Thursday, October 3, 2013

What Kind of University Do Our Students Deserve? Do We Deserve?

Over the past two years, I believe I have made the case that our university needs a change in leadership in order to realize its potential. Although I continue to believe that, I want to offer some rudimentary proposals that might contribute to building a university that truly works for our students, staff, faculty and administrators. Although I believe that some, if not many, of my colleagues likely share these views, I speak here only for myself.

First, there must be stability in the upper ranks of the administration. Chicago State’s senior management currently features an interim Provost, an interim Vice President for Enrollment Management, an Interim Dean of the College of Arts and Sciences (for the third straight year), an interim Dean of the Honors College and an interim Dean of Health Sciences. I believe that searches for permanent occupants of these positions should commence immediately.

These searches should not include some of the problematic elements of previous administrative searches: the positions must be advertised for a suitable period, long enough to generate a list of qualified candidates. The position descriptions should be precise as to required qualifications. For example, the industry standard for provost includes not just an earned doctorate, but a strong record in scholarship and teaching. Of the twenty-four job announcements for provost currently online, fourteen require an academic and teaching record that qualifies for appointment as a full professor. To summarize, the position is for a senior scholar-administrator, a person with a proven record of research, successful teaching and administrative experience. A look at the four other old Board of Governors' universities reveals that the qualifications of the provosts at Western and Eastern Illinois exceed industry standards, while the provosts at Governors State and Northeastern Illinois meet them. Does Chicago State University deserve less? I hardly think so.

Current job announcements for The Vice President of Enrollment Management require less academic training as they tend to emphasize successful experience in enrollment management. However, the industry standard is at least a Master’s Degree, with 4-10 years of experience in enrollment management. For this important position, the incumbents at Eastern, Western and Northeastern exceed that standard as they all hold the PhD. Again, does Chicago State University deserve less?

The people who constitute the Chicago State University community deserve the best upper management team that can be assembled. Getting the best, most qualified people requires careful attention to writing the job description, a thorough search that generates a strong applicant pool, and an ultimate selection that adheres to the posted job requirements. Does anyone think this cannot be done here? Does anyone think that we, as faculty should not insist on an upper administrative team with qualifications at least as strong as our sister institutions? Finally, let us fill these other interim positions with permanent occupants. This kind of instability simply does not serve out institution.
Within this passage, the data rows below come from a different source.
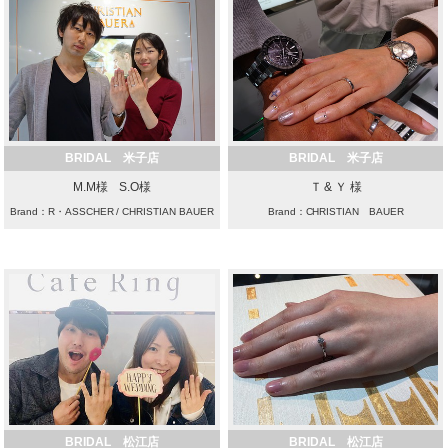
BRIDAL 米子店
BRIDAL 米子店
M.M様 S.O様
Ｔ & Ｙ 様
Brand：R・ASSCHER / CHRISTIAN BAUER
Brand：CHRISTIAN BAUER
BRIDAL 松江店
BRIDAL 松江店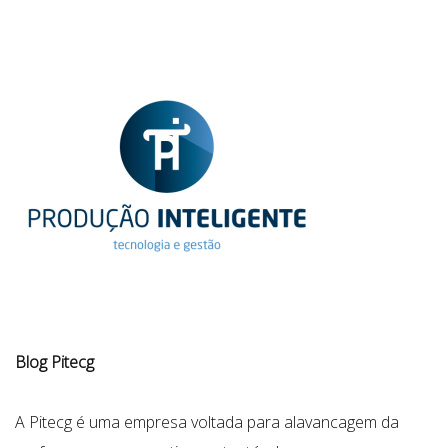
Blog Pitecg
A Pitecg é uma empresa voltada para alavancagem da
I also have some modest proposals to improve faculty-administrative relations and to ease the needless tension that surfaces too often around academic issues. I propose that programmatic and curricular changes should emanate from the faculty and that faculty expertise must be the prime consideration when evaluating and creating curriculum and degree requirements, and in the areas of hiring, retention and tenure. I submit that faculty are the authorities in their particular fields and that their judgment should, except in rare circumstances, hold sway in those areas in which they are experts. In return, faculty must take their tenure obligations seriously, especially in the areas of academic rigor, hiring, retention and tenure. I certainly have no desire to administer this university. I only want to have my judgment valued in areas I know something about.

In my estimation, the university has reached a critical stage. With our student population standing at 5700, we cannot afford any more enrollment declines. Chicago State has not had this few students enrolled since the 1960s. Should we continue on the same path? Or is it time to consider alternative strategies? I think the future of this university depends on how we answer those questions.